## [Problem statement]
Using the records below, output the stretch that opens with the line containing "right back paw: (87, 263)" and closes with the line containing "left elbow: (641, 858)", exactly and including both lines, with nothing more.

[Human keypoint data]
──────────────────────────────

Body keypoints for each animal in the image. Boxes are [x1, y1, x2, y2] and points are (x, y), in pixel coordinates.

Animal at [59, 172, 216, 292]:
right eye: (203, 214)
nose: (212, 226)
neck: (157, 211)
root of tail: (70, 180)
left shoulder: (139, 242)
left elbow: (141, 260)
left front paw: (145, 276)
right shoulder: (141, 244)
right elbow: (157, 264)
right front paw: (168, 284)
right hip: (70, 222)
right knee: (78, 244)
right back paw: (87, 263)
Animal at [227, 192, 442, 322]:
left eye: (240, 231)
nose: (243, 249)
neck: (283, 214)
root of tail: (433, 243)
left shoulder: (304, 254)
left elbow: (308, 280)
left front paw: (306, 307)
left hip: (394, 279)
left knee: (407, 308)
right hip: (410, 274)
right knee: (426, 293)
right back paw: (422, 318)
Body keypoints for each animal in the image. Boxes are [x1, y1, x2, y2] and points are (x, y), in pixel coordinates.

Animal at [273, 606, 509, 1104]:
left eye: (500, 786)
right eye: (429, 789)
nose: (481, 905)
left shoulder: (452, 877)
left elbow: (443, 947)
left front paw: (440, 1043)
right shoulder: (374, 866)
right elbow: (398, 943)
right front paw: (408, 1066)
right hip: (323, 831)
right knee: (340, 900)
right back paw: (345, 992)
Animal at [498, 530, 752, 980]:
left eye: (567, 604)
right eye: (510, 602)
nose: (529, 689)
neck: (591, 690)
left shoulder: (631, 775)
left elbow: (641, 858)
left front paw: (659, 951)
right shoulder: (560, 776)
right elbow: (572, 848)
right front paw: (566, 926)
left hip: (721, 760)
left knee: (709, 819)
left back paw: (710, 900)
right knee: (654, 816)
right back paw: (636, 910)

──────────────────────────────

## [Solution to this task]
right back paw: (87, 263)
Animal at [227, 192, 442, 322]:
left eye: (240, 231)
nose: (243, 249)
neck: (283, 214)
root of tail: (433, 243)
left shoulder: (304, 254)
left elbow: (308, 280)
left front paw: (306, 307)
left hip: (394, 279)
left knee: (407, 308)
right hip: (410, 274)
right knee: (426, 293)
right back paw: (422, 318)
Body keypoints for each animal in the image. Boxes are [x1, y1, x2, y2] and points are (x, y), in pixel coordinates.

Animal at [273, 606, 509, 1104]:
left eye: (500, 786)
right eye: (429, 789)
nose: (481, 905)
left shoulder: (452, 877)
left elbow: (443, 947)
left front paw: (440, 1043)
right shoulder: (374, 866)
right elbow: (398, 943)
right front paw: (408, 1066)
right hip: (323, 831)
right knee: (340, 900)
right back paw: (345, 992)
Animal at [498, 530, 752, 980]:
left eye: (567, 604)
right eye: (510, 602)
nose: (529, 689)
neck: (591, 690)
left shoulder: (631, 775)
left elbow: (641, 858)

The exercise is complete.